Arabia Steamboat Museum
Kansas City, Mo.
When the westward bound, side-wheeled steamer Arabia hit a snag and sank in the muddy Missouri River, no one could have imagined the events that would unfold. The vessel was discovered 132 years later buried beneath a mountain of mud, and its excavation resulted in today’s Arabia Steamboat Museum.
The boat, an intact time capsule of the mid-1850s, held a mind-boggling array of items: 4,000 leather shoes, boxes of clothing, thousands of dishes, barrels of butter, and pickles and pie filling, still edible in their jars. The boat also held two pre-fabricated homes and, for the seamstress, a surplus of needles, thread and buttons.
Tools were found — trowels, screwdrivers and augers — making up a virtual floating hardware store.
“You take approximately 10 semi trucks and bury them for 132 years, and that’s what we have here,” said David Hawley, owner of the museum, who discovered the boat. “Separated from oxygen and buried under 45 feet of mud, everything has been well preserved.”
Visitors watch a movie recounting the story of the sinking and recovery. The preservation laboratory sits on-site, and cleaning occurs continually. According to Hawley, the museum has 10 years of cleaning to go, and it continues to display new artifacts.
“At 200 tons, it’s the largest collection of wet organic materials found anywhere. It’s one of the largest specific collections of any era in the country,” said Hawley.
Kansas History Museum
Groups can explore Kansas history from the Native American Indians, who lived on the plains, through the 1980s at the Kansas History Museum.
Within the museum’s permanent gallery, artifacts focus on the Oregon and Santa Fe trails. There’s also a full-size reproduction of a Cheyenne tepee and a fully stocked covered wagon ready for a trip on the Oregon Trail.
Kansas became a territory in 1854 and a state in 1861; pioneers came to the state after the Civil War. In this state, the Civil War dovetailed with the Westward movement.
“It wasn’t until after the Civil War that Kansas pioneer history begins,” said Blair Tarr, museum curator. “Many Civil War veterans came out to settle the land, and it became known as the Great Soldier State.”
Civil War exhibits cover Bleeding Kansas, Quantrill’s raid on Lawrence and raids made on Missouri by Kansans.
The museum exhibits a number of original Civil War artifacts. A standout is the battle flag from Kansas’ first colored infantry, the first black regiment raised in the Northern states. Their initial battle on Oct. 29, 1862, along the Missouri border near Butler was the first time any black soldier ever saw battle during the Civil War.
Pioneer Woman Museum and Statue
Ponca City, Okla.
Women who have made outstanding “pioneering” contributions in space, photography and medicine, as well as settling a new land, are honored at the Pioneer Woman Museum.
Permanent galleries highlight 14 Oklahoma women with vignettes of their lives and quotes. Exhibits include household furniture, equipment, costumes and memorabilia of pioneer family life. Old photographs, newspaper articles and fliers trace their history and heritage.

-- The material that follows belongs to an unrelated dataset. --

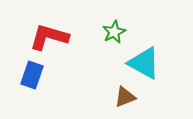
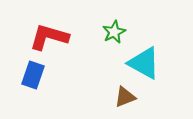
blue rectangle: moved 1 px right
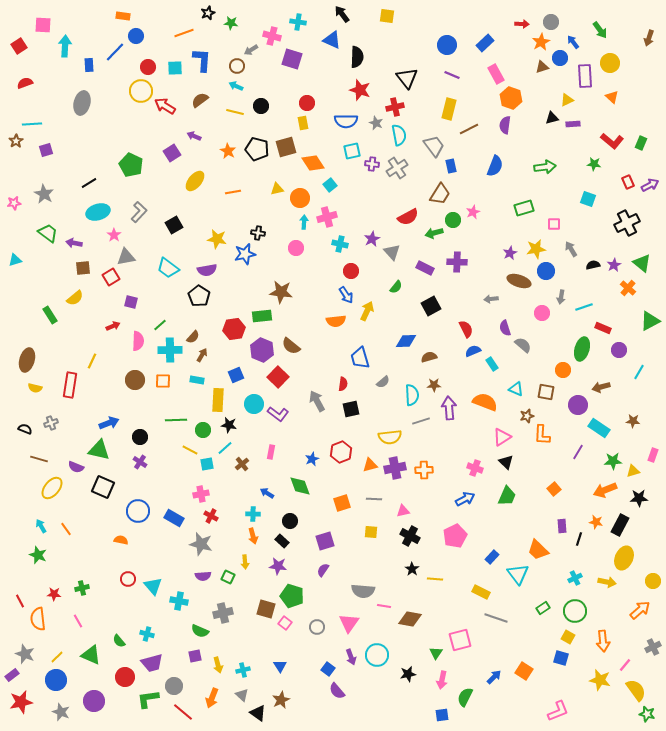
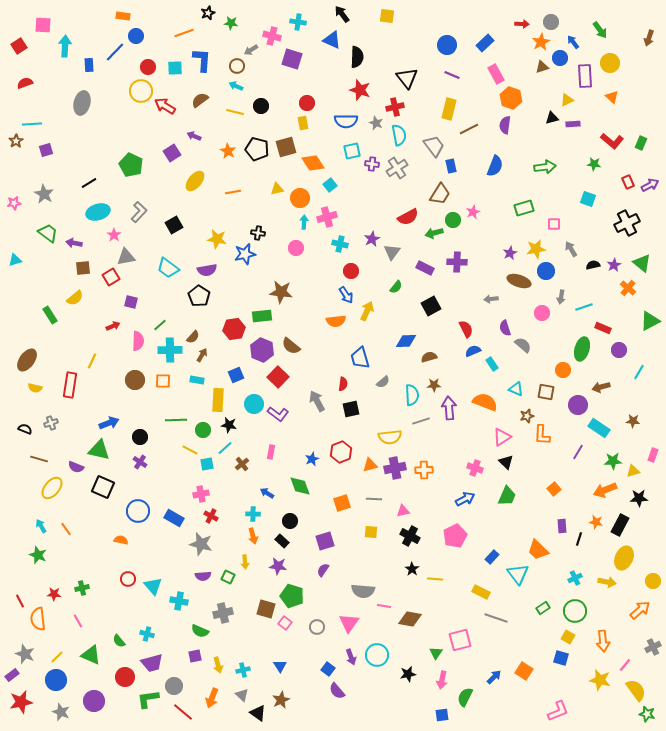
gray triangle at (392, 252): rotated 18 degrees clockwise
brown ellipse at (27, 360): rotated 20 degrees clockwise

Oklahoma Women of Rock and Roll features the lives and memorabilia from the state’s rock ’n’ roll stars through five eras, from the 1950s to today. Visitors can access a touch-screen and listen to more than 60 singers, starting with Wanda Jackson, queen of Rockabilly, who opened for Elvis Presley and dated him for a short time.
Stars include Laura Collins, from the 1940s; Patti Page, who pioneered a recording technique in which she sang her own vocal background and dubbed it into her original recording; and Anita Bryant, whose biggest hit, “Paper Roses,” reached No. 5 on the pop charts.
The museum’s well-recognized cast-bronze “Pioneer Woman” statue was created to commemorate women who braved the dangers and endured the hardships of the pioneer and homesteading life.
“Groups shouldn’t miss the statue out front,” said museum director Jean Winchester. “It was commissioned after 12 to 14 sculptors submitted their ideas, and the designs were put to a public vote.”